If you believe the autonomous car yay-sayers, the roads of the 2020s will be chock-full of self-driving cars efficiently and safely carting their human cargo around cities. If you ask the world’s largest manufacturer of cars, however, the forecast is decidedly more pessimistic.
The heads of the Toyota Research Institute (TRI) spoke to media during the Tokyo Motor Show to share details of the Japanese auto giant’s plans for self-driving technology, and curiously Toyota's future vision doesn’t see big fleets of robotic cars becoming commonplace.
“As negative side effects of automation become more evident the world is realising that for many kinds of work we don’t want to replace human beings, even if the work is a little dull, dirty or dangerous,” said Gill Pratt, CEO of TRI.
“In fact that replacement can become counter-productive.”
Dr James Kuffner, the CEO of the Advanced Development division of TRI (above), was more emphatic about the proximity of completely autonomous vehicles conforming to the Level 5 standard:
“Let me be clear: nobody is even close.”
For the uninitiated, L5 autonomy means a car that can drive as well as a human, in any weather, in any traffic, on anywhere on the planet and without relying on map data to do so. Kuffner is definitely an expert on the matter too, being the founder and former chief of Google’s own self-driving car division.
But make no mistake: Toyota is still forging ahead with developing its own new-generation driver aids under the ‘Teammate’ moniker, which will bring features like a highway-only self-driving mode to ease driver fatigue on long-distance and high speed journeys.
Rival automaker Nissan has already productionised and released its own system that does exactly that, dubbed ProPilot 2.0, which enables entirely hands-off, feet-off driving on parts of Tokyo’s expressway network – one of the first true Level 2 autonomous systems, and one that verges on a Level 3 capability.
That kind of system is something that will become commonplace in the near future, according to Kuffner, however it’s a long way from L2 to L5. Even L4 (where drivers can safely divert their attention from the road fully) still requires the driver to be able to intervene if needed, otherwise the car automatically parks itself.
Toyota’s own e-Palette self-driving pod (above), as futuristic as it is, represents an L4 vehicle, not an L5. Designed to operate at low speeds and controlled environments, it will also feature a human operator who can intervene if things go awry.
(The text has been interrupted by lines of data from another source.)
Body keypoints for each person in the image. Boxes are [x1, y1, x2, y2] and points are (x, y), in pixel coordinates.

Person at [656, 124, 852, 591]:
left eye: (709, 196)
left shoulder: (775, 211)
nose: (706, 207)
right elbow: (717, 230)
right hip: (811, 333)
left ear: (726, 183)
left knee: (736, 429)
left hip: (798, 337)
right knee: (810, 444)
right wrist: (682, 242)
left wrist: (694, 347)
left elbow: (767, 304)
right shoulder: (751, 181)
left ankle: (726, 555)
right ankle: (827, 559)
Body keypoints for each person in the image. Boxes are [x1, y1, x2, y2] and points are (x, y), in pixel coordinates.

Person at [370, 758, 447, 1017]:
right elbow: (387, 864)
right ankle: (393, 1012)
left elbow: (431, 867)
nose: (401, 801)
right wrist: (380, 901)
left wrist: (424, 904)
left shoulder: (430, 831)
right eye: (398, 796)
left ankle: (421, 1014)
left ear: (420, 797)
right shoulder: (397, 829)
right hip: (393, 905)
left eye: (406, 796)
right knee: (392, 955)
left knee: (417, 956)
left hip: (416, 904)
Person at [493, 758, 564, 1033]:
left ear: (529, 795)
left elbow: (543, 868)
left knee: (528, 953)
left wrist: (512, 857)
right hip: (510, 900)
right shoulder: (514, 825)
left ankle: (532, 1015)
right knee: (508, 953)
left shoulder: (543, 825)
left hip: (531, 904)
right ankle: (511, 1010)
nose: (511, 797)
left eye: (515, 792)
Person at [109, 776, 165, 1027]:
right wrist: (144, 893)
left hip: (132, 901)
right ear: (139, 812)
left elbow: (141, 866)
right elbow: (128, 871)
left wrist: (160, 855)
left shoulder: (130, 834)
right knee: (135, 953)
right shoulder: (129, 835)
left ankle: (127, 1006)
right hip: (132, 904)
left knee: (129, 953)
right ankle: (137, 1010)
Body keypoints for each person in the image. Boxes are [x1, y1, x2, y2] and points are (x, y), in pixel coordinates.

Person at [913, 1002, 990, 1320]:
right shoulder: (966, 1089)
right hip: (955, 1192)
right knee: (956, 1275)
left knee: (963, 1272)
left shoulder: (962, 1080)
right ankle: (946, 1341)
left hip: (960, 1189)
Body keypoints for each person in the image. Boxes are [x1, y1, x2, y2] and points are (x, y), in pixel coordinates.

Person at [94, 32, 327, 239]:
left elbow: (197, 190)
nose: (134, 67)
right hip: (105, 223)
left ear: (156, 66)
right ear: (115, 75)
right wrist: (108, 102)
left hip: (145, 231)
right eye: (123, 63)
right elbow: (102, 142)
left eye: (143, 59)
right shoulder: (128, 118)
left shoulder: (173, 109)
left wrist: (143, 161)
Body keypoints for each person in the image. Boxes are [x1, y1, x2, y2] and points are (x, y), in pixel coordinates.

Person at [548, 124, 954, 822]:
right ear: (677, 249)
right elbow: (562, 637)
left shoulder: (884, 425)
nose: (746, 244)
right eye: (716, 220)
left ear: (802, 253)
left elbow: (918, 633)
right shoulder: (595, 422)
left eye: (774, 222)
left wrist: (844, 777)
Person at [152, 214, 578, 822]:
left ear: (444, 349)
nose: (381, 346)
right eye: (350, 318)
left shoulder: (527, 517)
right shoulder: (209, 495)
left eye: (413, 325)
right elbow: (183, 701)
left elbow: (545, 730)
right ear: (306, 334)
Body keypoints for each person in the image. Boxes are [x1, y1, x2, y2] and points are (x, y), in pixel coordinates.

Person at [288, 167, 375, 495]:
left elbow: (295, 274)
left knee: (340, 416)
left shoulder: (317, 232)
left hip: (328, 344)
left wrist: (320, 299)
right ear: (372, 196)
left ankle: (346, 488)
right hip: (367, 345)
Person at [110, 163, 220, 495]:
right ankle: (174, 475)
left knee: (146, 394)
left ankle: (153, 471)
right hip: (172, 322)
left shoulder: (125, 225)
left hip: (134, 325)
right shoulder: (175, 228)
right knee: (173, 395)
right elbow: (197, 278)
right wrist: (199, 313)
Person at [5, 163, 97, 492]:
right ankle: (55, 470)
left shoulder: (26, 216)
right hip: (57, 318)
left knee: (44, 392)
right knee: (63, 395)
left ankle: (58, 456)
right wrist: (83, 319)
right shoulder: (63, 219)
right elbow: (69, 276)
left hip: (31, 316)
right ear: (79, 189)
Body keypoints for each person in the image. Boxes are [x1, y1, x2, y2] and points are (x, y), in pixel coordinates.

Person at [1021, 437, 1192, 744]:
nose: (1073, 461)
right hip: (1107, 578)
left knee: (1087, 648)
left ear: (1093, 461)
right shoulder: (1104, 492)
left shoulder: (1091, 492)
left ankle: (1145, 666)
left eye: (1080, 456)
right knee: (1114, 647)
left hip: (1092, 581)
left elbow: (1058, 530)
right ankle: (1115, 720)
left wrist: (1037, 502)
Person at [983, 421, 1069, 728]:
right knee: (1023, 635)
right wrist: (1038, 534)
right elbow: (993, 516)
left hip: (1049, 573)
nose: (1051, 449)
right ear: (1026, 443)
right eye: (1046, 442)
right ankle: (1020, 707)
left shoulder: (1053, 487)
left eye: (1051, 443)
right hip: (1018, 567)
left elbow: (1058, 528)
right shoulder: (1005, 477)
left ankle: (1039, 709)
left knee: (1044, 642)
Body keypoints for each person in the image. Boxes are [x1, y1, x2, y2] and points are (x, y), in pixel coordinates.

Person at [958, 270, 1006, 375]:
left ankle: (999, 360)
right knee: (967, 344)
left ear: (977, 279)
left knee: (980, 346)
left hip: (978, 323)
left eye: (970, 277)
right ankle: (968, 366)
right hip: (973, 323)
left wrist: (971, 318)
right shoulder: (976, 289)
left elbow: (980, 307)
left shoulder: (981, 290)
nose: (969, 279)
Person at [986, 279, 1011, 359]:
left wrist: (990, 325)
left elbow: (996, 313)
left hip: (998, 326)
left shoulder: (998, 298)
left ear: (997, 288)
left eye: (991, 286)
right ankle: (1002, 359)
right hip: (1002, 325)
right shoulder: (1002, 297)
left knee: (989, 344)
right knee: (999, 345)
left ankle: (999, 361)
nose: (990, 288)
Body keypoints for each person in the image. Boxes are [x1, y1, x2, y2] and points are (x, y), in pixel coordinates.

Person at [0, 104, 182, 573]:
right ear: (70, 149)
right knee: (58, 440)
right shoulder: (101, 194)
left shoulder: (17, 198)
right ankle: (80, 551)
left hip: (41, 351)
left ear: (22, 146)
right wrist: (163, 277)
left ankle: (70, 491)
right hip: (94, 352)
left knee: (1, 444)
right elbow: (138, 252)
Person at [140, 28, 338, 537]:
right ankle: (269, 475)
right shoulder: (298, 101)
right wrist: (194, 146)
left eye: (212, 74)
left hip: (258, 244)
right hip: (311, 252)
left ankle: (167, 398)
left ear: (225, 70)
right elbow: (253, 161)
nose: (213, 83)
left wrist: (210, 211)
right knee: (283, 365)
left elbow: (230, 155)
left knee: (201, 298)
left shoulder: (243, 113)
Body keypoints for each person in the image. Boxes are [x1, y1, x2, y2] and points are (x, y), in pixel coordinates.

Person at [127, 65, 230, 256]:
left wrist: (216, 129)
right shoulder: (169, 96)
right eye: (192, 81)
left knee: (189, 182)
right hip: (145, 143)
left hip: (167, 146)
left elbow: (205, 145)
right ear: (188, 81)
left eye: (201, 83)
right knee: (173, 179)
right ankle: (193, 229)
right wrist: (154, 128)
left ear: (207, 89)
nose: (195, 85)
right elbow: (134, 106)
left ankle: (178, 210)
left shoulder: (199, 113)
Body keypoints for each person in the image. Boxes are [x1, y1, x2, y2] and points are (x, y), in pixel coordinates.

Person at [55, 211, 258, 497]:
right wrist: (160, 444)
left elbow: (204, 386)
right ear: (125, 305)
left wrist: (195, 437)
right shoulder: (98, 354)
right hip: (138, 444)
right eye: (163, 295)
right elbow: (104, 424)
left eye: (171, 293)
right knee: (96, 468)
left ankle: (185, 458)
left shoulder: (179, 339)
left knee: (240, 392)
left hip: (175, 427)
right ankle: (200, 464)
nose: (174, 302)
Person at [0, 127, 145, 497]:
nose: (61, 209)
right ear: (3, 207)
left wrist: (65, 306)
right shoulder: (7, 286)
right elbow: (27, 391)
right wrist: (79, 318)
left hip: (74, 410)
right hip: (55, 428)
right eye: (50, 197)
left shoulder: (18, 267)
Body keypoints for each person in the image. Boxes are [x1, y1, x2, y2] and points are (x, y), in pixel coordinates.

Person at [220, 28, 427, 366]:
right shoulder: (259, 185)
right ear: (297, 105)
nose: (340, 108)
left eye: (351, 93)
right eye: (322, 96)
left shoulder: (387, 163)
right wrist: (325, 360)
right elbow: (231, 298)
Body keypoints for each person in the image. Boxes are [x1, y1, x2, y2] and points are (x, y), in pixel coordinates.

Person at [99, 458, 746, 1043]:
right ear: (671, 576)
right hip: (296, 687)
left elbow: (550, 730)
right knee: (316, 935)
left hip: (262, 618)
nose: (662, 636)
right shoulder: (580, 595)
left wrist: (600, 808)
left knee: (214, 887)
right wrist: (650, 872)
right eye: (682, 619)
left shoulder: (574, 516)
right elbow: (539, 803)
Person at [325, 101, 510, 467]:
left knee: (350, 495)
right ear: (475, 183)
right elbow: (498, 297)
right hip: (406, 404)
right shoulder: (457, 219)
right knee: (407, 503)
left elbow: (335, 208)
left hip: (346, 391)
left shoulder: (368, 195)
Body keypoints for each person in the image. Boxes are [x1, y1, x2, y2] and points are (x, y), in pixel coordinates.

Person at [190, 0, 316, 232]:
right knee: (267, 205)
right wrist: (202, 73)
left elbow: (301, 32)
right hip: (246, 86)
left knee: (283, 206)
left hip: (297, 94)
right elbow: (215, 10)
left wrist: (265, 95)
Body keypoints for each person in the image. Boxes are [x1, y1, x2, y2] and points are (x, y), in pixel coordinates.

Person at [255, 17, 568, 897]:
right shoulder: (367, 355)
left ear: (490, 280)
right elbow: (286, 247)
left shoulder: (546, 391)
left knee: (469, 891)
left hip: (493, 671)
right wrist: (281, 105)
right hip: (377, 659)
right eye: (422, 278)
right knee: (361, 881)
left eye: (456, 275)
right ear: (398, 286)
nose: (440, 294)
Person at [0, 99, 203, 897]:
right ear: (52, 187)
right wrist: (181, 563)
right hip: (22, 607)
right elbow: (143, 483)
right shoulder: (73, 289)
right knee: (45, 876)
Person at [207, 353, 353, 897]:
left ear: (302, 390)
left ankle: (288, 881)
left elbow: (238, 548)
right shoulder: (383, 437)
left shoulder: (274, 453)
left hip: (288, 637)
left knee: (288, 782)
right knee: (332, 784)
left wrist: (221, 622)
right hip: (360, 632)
Meanwhile a Lexus LS-based demonstration car equipped with a roof-mounted sensor array (below) is another L4 demonstrator designed around robotaxi requirements, and will offer public demonstration rides alongside the e-Palette at next year’s Tokyo Olympics – albeit only within Tokyo’s Odaiba area, and with a human operator also riding along.
From Kuffner’s point of view, properly self-driving cars will be out of reach of the average motorist for the foreseeable future.
“There are two different products that are often conflated in the media, one is the personal vehicle, the one you sell to the customer. The other is a driverless taxi that would be fleet owned and operated, and every day maintained to perfection. That’s a completely different product, you can have expensive sensors on it and the high utilisation of that vehicle will amortise it so you can recover that cost.”
“You can’t recover that cost on a personal vehicle that, on average, sits parked 95 percent of the time. That’s the real difficulty.”
He’s not alone in that line of thinking either. Earlier this year Continental, one of the major manufacturers of the advanced sensors that make autonomous cars possible, told WhichCar that the cost of integrating L4 or L5 self-driving tech would be prohibitively expensive for the average car buyer. Robotaxi fleets would be the only expected operators of self-driving cars or, perhaps, high-end luxury cars where the additional hardware cost can be more readily absorbed.
However, there’s one factor that could greatly accelerate the progress of autonomous vehicles:
“The wildcard here is AI, deep learning,” Kuffner said. “I’ve been building robots for 30 years, and the old way was manually writing software with logic and conditions and branches. That doesn’t scale, it’s too brittle.
“But now we have deep learning, we have data-driven approaches that actually scale. It means that if you have enough data about driving in Tokyo, London, Rome and Mumbai, the system can actually learn the right and safe way to drive in those locales – and it gets better over time.
“Toyota makes over 10 million cars a year. If each car lasts 10 years and each one drives about 10,000km a year that’s a trillion kilometres of data per year. That’s scalable, and that’s potentially the competitive advantage.
“It’s hard, and it’s very hard to predict how long that’ll take, but I’m optimistic that by the time I’m too old to drive, I won’t have to.”